Il faut en 2012 autant de temps qu’au XVIIIe siècle pour exécuter un quatuor à cordes de Mozart. Et c’est pourquoi le prix des spectacles vivants ne baisse pas par rapport à celui de la plupart des produits qui connaissent des gains de productivité – ce que l’économiste William Baumol appelle la « malédiction des coûts ». Cette malédiction concerne les services qui reposent surtout sur le temps et le talent de professionnels – dans le cas de la santé, médecins, soignants et l’ensemble des personnels.
Pourtant, des avancées significatives ont été réalisées dans le traitement du cancer. Le développement des techniques chirurgicales permet des opérations moins invasives et avec moins de complications. L’imagerie numérique, combinée à des marqueurs spécifiques, permet de rendre les diagnostics plus sûrs et de mieux cibler les interventions. La révolution numérique médicale améliore autant la qualité que la productivité des soins. Elle bouleverse les techniques médicales (imagerie numérique ou robotique), le suivi des patients (l’analyse des données permettant de mieux cibler le suivi et d’en réduire les coûts) ou l’accès aux soins (le partage d’images médicales en réseau réduisant les doubles examens tout en offrant des solutions aux problèmes de désertification médicale).
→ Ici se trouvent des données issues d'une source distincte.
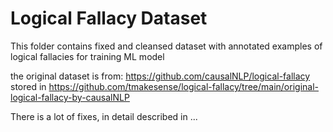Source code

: # Logical Fallacy Dataset 

This folder contains fixed and cleansed dataset with annotated examples of logical fallacies for training ML model

the original dataset is from: https://github.com/causalNLP/logical-fallacy
stored in https://github.com/tmakesense/logical-fallacy/tree/main/original-logical-fallacy-by-causalNLP

There is a lot of fixes, in detail described in ...
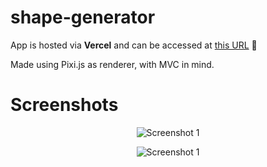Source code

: # shape-generator

App is hosted via **Vercel** and can be accessed at [this URL](https://shape-generator.dender.vercel.app) 👀

Made using Pixi.js as renderer, with MVC in mind.

# Screenshots
<p align="center">
  <img alt="Screenshot 1" src="https://user-images.githubusercontent.com/20156133/95981221-f8c2e380-0e26-11eb-8371-f14b94c49662.png">
</p>

<p align="center">
  <img alt="Screenshot 1" src="https://user-images.githubusercontent.com/20156133/95981065-ca450880-0e26-11eb-9548-88c35ca9fd22.png">
</p>
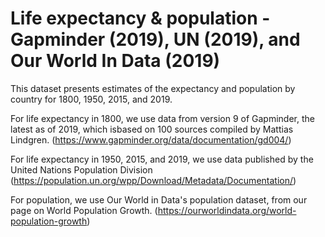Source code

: # Life expectancy & population - Gapminder (2019), UN (2019), and Our World In Data (2019)

This dataset presents estimates of the expectancy and population by country for 1800, 1950, 2015, and 2019.

For life expectancy in 1800, we use data from version 9 of Gapminder, the latest as of 2019, which isbased on 100 sources compiled by Mattias Lindgren. (https://www.gapminder.org/data/documentation/gd004/)

For life expectancy in 1950, 2015, and 2019, we use data published by the United Nations Population Division  (https://population.un.org/wpp/Download/Metadata/Documentation/)

For population, we use Our World in Data's population dataset, from our page on World Population Growth. (https://ourworldindata.org/world-population-growth)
Ces progrès sont malheureusement peu visibles : quand un ouvrier produit deux fois plus pour un salaire en hausse de 20 %, les statistiques enregistrent une hausse de la productivité. Si le système de santé réduit de 50 % la mortalité d’un cancer pour 5 % de coûts en plus, les statistiques n’enregistrent que la hausse des coûts. Plutôt que d’une malédiction des coûts, c’est de l’insuffisance de l’évaluation qu’est victime le système de santé ! Pour y remédier, il est nécessaire d’améliorer la mesure de la valeur apportée par les soins et la qualité ou la rapidité de prise en charge au niveau national, voire au niveau européen. Non que la santé puisse se réduire à des statistiques, mais parce qu’elle mérite mieux que le seul pilotage par les coûts.
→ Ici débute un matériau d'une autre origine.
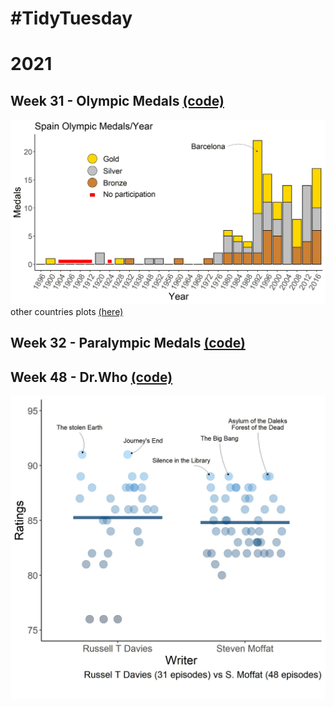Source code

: # #TidyTuesday
# 2021
## Week 31 - Olympic Medals [(code)](https://github.com/pgomba/TidyTuesday/tree/main/2021/Olimp_31)
![Olimpic](https://github.com/pgomba/TidyTuesday/blob/main/2021/Olimp_31/plots/spain_medals.jpeg)
other countries plots [(here)](https://github.com/pgomba/TidyTuesday/tree/main/2021/Olimp_31/plots)
## Week 32 - Paralympic Medals [(code)](https://github.com/pgomba/TidyTuesday/tree/main/2021/drWho_48)
## Week 48 - Dr.Who [(code)](https://github.com/pgomba/TidyTuesday/tree/main/2021/drWho_48)
![Dr.Who](2021/drWho_48/plots/drwho.jpg)
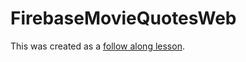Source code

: # FirebaseMovieQuotesWeb
This was created as a [follow along lesson](https://docs.google.com/presentation/d/1jB9wdoEDmbB_MxSlWrl1Bs65JLuasKBzfXumtoKd5Yw/edit?usp=sharing).
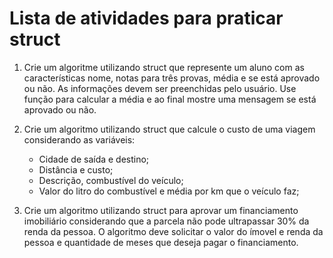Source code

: # Lista de atividades para praticar struct

1. Crie um algoritme utilizando struct que represente um aluno com as características nome, notas para três provas, média e se está aprovado ou não. As informações devem ser preenchidas pelo usuário. Use função para calcular a média e ao final mostre uma mensagem se está aprovado ou não.

2. Crie um algoritmo utilizando struct que calcule o custo de uma viagem considerando as variáveis:
    - Cidade de saída e destino;
    - Distância e custo;
    - Descrição, combustível do veículo;
    - Valor do litro do combustível e média por km que o veículo faz;

3. Crie um algoritmo utilizando struct para aprovar um financiamento imobiliário considerando que a parcela não pode ultrapassar 30% da renda da pessoa. O algoritmo deve solicitar o valor do ímovel e renda da pessoa e quantidade de meses que deseja pagar o financiamento.
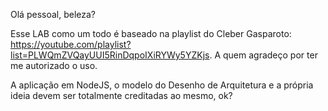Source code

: Olá pessoal, beleza?

Esse LAB como um todo é baseado na playlist do Cleber Gasparoto: https://youtube.com/playlist?list=PLWQmZVQayUUI5RinDqpoIXiRYWy5YZKjs. A quem agradeço por ter me autorizado o uso.     

A aplicação em NodeJS, o modelo do Desenho de Arquitetura e a própria ideia devem ser totalmente creditadas ao mesmo, ok?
Par ailleurs, notre pays dispose d’atouts industriels certains : des praticiens renommés mondialement, des établissements de recherche de pointe comme l’Institut Gustave Roussy, l’Inria ou le CEA, des start-up innovantes comme Medtech (spécialiste du robot chirurgical) ou des centres d’expertise et de production de classe mondiale, tels que ceux de General Electric à Buc pour la mammographie. Cependant, nous ne sommes pas seuls à vouloir développer ce secteur. Il est donc peu probable que la France gagne cette concurrence mondiale sans une véritable stratégie industrielle de santé.
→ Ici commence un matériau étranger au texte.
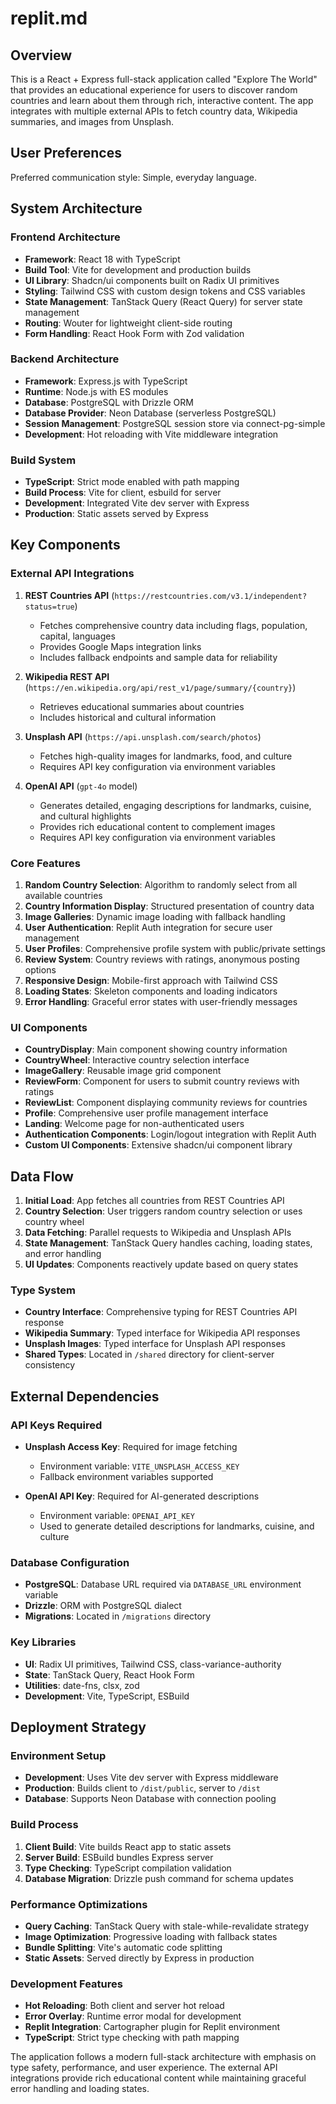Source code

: # replit.md

## Overview

This is a React + Express full-stack application called "Explore The World" that provides an educational experience for users to discover random countries and learn about them through rich, interactive content. The app integrates with multiple external APIs to fetch country data, Wikipedia summaries, and images from Unsplash.

## User Preferences

Preferred communication style: Simple, everyday language.

## System Architecture

### Frontend Architecture
- **Framework**: React 18 with TypeScript
- **Build Tool**: Vite for development and production builds
- **UI Library**: Shadcn/ui components built on Radix UI primitives
- **Styling**: Tailwind CSS with custom design tokens and CSS variables
- **State Management**: TanStack Query (React Query) for server state management
- **Routing**: Wouter for lightweight client-side routing
- **Form Handling**: React Hook Form with Zod validation

### Backend Architecture
- **Framework**: Express.js with TypeScript
- **Runtime**: Node.js with ES modules
- **Database**: PostgreSQL with Drizzle ORM
- **Database Provider**: Neon Database (serverless PostgreSQL)
- **Session Management**: PostgreSQL session store via connect-pg-simple
- **Development**: Hot reloading with Vite middleware integration

### Build System
- **TypeScript**: Strict mode enabled with path mapping
- **Build Process**: Vite for client, esbuild for server
- **Development**: Integrated Vite dev server with Express
- **Production**: Static assets served by Express

## Key Components

### External API Integrations
1. **REST Countries API** (`https://restcountries.com/v3.1/independent?status=true`)
   - Fetches comprehensive country data including flags, population, capital, languages
   - Provides Google Maps integration links
   - Includes fallback endpoints and sample data for reliability

2. **Wikipedia REST API** (`https://en.wikipedia.org/api/rest_v1/page/summary/{country}`)
   - Retrieves educational summaries about countries
   - Includes historical and cultural information

3. **Unsplash API** (`https://api.unsplash.com/search/photos`)
   - Fetches high-quality images for landmarks, food, and culture
   - Requires API key configuration via environment variables

4. **OpenAI API** (`gpt-4o` model)
   - Generates detailed, engaging descriptions for landmarks, cuisine, and cultural highlights
   - Provides rich educational content to complement images
   - Requires API key configuration via environment variables

### Core Features
1. **Random Country Selection**: Algorithm to randomly select from all available countries
2. **Country Information Display**: Structured presentation of country data
3. **Image Galleries**: Dynamic image loading with fallback handling
4. **User Authentication**: Replit Auth integration for secure user management
5. **User Profiles**: Comprehensive profile system with public/private settings
6. **Review System**: Country reviews with ratings, anonymous posting options
7. **Responsive Design**: Mobile-first approach with Tailwind CSS
8. **Loading States**: Skeleton components and loading indicators
9. **Error Handling**: Graceful error states with user-friendly messages

### UI Components
- **CountryDisplay**: Main component showing country information
- **CountryWheel**: Interactive country selection interface
- **ImageGallery**: Reusable image grid component
- **ReviewForm**: Component for users to submit country reviews with ratings
- **ReviewList**: Component displaying community reviews for countries
- **Profile**: Comprehensive user profile management interface
- **Landing**: Welcome page for non-authenticated users
- **Authentication Components**: Login/logout integration with Replit Auth
- **Custom UI Components**: Extensive shadcn/ui component library

## Data Flow

1. **Initial Load**: App fetches all countries from REST Countries API
2. **Country Selection**: User triggers random country selection or uses country wheel
3. **Data Fetching**: Parallel requests to Wikipedia and Unsplash APIs
4. **State Management**: TanStack Query handles caching, loading states, and error handling
5. **UI Updates**: Components reactively update based on query states

### Type System
- **Country Interface**: Comprehensive typing for REST Countries API response
- **Wikipedia Summary**: Typed interface for Wikipedia API responses
- **Unsplash Images**: Typed interface for Unsplash API responses
- **Shared Types**: Located in `/shared` directory for client-server consistency

## External Dependencies

### API Keys Required
- **Unsplash Access Key**: Required for image fetching
  - Environment variable: `VITE_UNSPLASH_ACCESS_KEY`
  - Fallback environment variables supported

- **OpenAI API Key**: Required for AI-generated descriptions
  - Environment variable: `OPENAI_API_KEY`
  - Used to generate detailed descriptions for landmarks, cuisine, and culture

### Database Configuration
- **PostgreSQL**: Database URL required via `DATABASE_URL` environment variable
- **Drizzle**: ORM with PostgreSQL dialect
- **Migrations**: Located in `/migrations` directory

### Key Libraries
- **UI**: Radix UI primitives, Tailwind CSS, class-variance-authority
- **State**: TanStack Query, React Hook Form
- **Utilities**: date-fns, clsx, zod
- **Development**: Vite, TypeScript, ESBuild

## Deployment Strategy

### Environment Setup
- **Development**: Uses Vite dev server with Express middleware
- **Production**: Builds client to `/dist/public`, server to `/dist`
- **Database**: Supports Neon Database with connection pooling

### Build Process
1. **Client Build**: Vite builds React app to static assets
2. **Server Build**: ESBuild bundles Express server
3. **Type Checking**: TypeScript compilation validation
4. **Database Migration**: Drizzle push command for schema updates

### Performance Optimizations
- **Query Caching**: TanStack Query with stale-while-revalidate strategy
- **Image Optimization**: Progressive loading with fallback states
- **Bundle Splitting**: Vite's automatic code splitting
- **Static Assets**: Served directly by Express in production

### Development Features
- **Hot Reloading**: Both client and server hot reload
- **Error Overlay**: Runtime error modal for development
- **Replit Integration**: Cartographer plugin for Replit environment
- **TypeScript**: Strict type checking with path mapping

The application follows a modern full-stack architecture with emphasis on type safety, performance, and user experience. The external API integrations provide rich educational content while maintaining graceful error handling and loading states.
C’est particulièrement vrai dans le domaine de la santé numérique, où nous avons besoin d’une stratégie développant à la fois les infrastructures, les contenus et les usages. S’agissant des infrastructures, le problème se situe moins au niveau des couches « techniques » (réseaux ou solutions d’hébergement) qu’au niveau de leur articulation avec des équipements de toutes origines et, surtout, de la conduite du changement assurant une adhésion des professionnels. S’agissant des contenus et des usages, le déploiement de dispositifs d’imagerie numérique est en France le quart de ce qu’il est au Danemark. Ce retard est en train d’être rattrapé grâce aux projets de « clouds » régionaux, mais le niveau national doit continuer à encourager et accompagner ces projets.
Plutôt que d’une malédiction des coûts, notre santé est donc davantage victime d’un double problème de vue : à la fois hypermétrope, car elle voit difficilement de près ses propres bénéfices, et myope avec des difficultés à voir au loin une stratégie industrielle permettant d’en développer les atouts.